### Aim of the exercise
Write out everything in the records below from the line containing "Active Shooter Training" down to the end of the records, keeping every line exactly the same.

▽

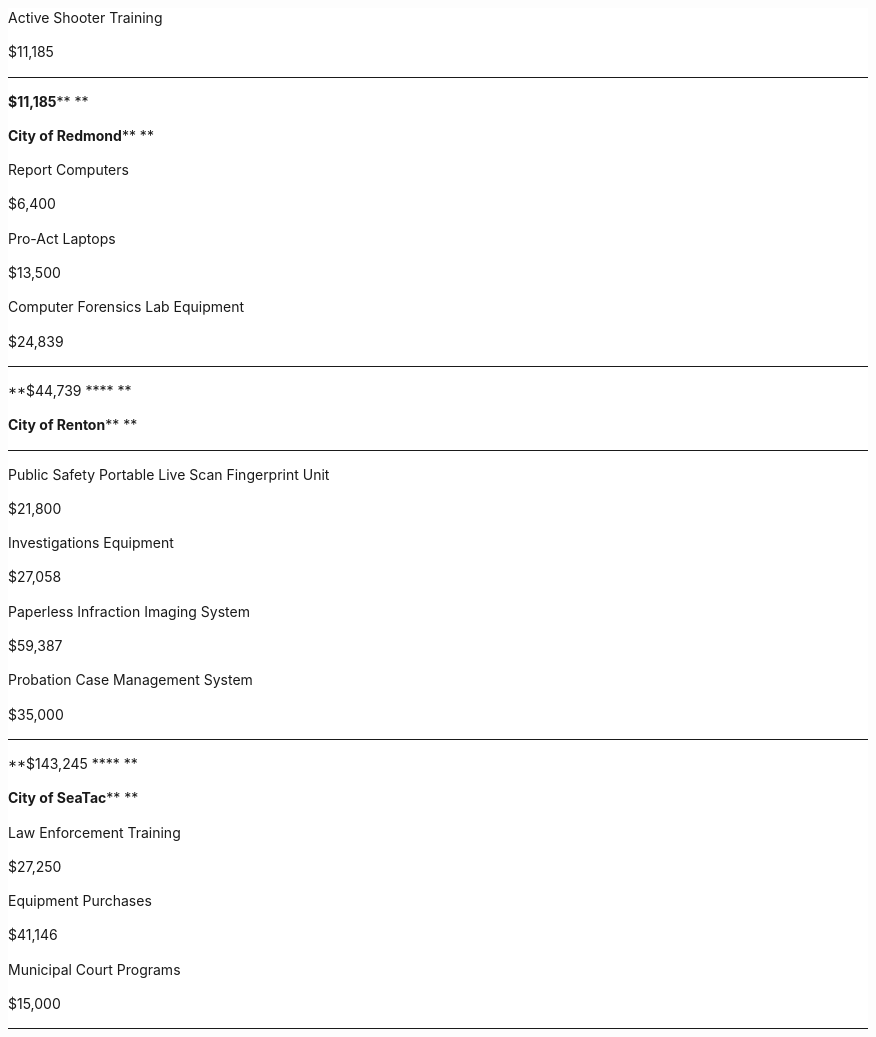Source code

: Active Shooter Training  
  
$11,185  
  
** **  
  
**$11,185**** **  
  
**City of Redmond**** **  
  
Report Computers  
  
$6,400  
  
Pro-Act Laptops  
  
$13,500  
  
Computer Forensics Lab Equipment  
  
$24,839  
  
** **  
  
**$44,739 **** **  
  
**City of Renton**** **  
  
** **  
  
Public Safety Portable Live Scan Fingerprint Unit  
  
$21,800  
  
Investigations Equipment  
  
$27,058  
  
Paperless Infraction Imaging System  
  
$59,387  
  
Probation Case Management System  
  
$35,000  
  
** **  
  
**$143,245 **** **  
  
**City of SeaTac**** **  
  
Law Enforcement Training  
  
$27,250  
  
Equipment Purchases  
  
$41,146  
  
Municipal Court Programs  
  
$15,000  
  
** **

△

### Your response
: Active Shooter Training  
  
$11,185  
  
** **  
  
**$11,185**** **  
  
**City of Redmond**** **  
  
Report Computers  
  
$6,400  
  
Pro-Act Laptops  
  
$13,500  
  
Computer Forensics Lab Equipment  
  
$24,839  
  
** **  
  
**$44,739 **** **  
  
**City of Renton**** **  
  
** **  
  
Public Safety Portable Live Scan Fingerprint Unit  
  
$21,800  
  
Investigations Equipment  
  
$27,058  
  
Paperless Infraction Imaging System  
  
$59,387  
  
Probation Case Management System  
  
$35,000  
  
** **  
  
**$143,245 **** **  
  
**City of SeaTac**** **  
  
Law Enforcement Training  
  
$27,250  
  
Equipment Purchases  
  
$41,146  
  
Municipal Court Programs  
  
$15,000  
  
** **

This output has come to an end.